BACKGROUND: A recent literature review by the senior authors of this study revealed that simultaneous bilateral knee arthroplasty is uncommon and controversial. Reported complications include myocardial infarction, deep venous thrombosis, pulmonary embolus, thromboembolic complications, pseudo-obstruction, postoperative ileus and death. This present study was designed to identify complications of single-stage bilateral total knee arthroplasty to compare with reports in the international literature.

METHODS: A retrospective study of 40 cases of simultaneous total knee arthroplasty carried out by the senior authors at Wellington over the last 10 years, examined details of surgery, anaesthesia, preoperative and postoperative management to identify the occurrence of complications. Thirty-one patients completed an Oxford Knee Score, a EuroQuol-5 Dimension (EQ-5D) questionnaire and reported their experience of the bilateral procedure.

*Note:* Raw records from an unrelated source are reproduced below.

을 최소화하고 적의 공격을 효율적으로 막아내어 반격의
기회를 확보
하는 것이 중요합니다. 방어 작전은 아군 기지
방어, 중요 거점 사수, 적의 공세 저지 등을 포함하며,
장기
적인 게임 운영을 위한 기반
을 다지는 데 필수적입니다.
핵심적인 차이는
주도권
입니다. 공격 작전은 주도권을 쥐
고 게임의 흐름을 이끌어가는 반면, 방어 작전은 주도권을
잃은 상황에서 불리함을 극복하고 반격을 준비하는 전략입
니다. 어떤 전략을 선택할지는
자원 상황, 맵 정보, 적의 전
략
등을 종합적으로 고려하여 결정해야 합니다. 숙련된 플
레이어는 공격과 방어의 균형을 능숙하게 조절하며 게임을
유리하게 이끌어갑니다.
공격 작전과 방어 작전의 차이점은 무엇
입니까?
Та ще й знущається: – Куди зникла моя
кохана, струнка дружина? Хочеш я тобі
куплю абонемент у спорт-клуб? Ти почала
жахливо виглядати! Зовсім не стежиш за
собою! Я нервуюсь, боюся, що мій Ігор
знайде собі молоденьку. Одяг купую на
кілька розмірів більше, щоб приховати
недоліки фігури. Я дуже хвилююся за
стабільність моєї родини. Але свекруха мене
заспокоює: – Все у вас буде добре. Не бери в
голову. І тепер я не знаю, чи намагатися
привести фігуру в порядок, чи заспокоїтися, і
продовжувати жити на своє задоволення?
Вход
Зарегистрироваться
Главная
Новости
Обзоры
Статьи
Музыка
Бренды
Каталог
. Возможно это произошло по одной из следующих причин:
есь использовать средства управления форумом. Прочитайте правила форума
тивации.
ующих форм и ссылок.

RESULTS: Complications reported in the international literature did not occur in the patients studied. Complications that did occur included urinary retention, wound infections and oedema of the limbs or knees. The mean Oxford Knee Score was 20.79. In 2003 the New Zealand national mean for primary total knee arthroplasty was 23.35. The EQ-5D revealed high patient satisfaction and good functional status.

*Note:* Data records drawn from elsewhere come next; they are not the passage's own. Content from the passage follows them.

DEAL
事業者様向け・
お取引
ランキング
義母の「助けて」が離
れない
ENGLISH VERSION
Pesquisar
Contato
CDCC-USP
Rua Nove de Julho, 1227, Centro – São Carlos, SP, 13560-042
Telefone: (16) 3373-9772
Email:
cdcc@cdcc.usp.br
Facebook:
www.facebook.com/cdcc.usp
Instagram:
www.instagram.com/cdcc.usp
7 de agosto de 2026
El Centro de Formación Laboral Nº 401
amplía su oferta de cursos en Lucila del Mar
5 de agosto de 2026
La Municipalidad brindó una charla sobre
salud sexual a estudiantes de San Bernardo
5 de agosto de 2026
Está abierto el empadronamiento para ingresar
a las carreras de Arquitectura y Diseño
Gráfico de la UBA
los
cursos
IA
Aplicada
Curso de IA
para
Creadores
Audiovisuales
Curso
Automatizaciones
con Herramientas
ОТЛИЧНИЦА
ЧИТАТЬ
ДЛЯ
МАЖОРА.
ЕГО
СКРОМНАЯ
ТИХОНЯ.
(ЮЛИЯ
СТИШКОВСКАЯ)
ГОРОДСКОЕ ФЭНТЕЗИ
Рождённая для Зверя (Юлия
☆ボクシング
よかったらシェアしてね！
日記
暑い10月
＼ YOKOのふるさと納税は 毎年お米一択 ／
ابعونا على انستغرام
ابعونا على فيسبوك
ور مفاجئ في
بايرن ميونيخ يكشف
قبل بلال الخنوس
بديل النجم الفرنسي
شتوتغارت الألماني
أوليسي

CONCLUSIONS: While the outcomes and cost benefits of single stage bilateral replacement are established, the risk of complications remains. This study establishes the low complication rate associated with this procedure in the senior authors' hands, and documents the high patient satisfaction. The study demonstrates that, in selected patients, simultaneous bilateral knee replacement surgery can be performed with good outcomes without a definite increase in perioperative risk.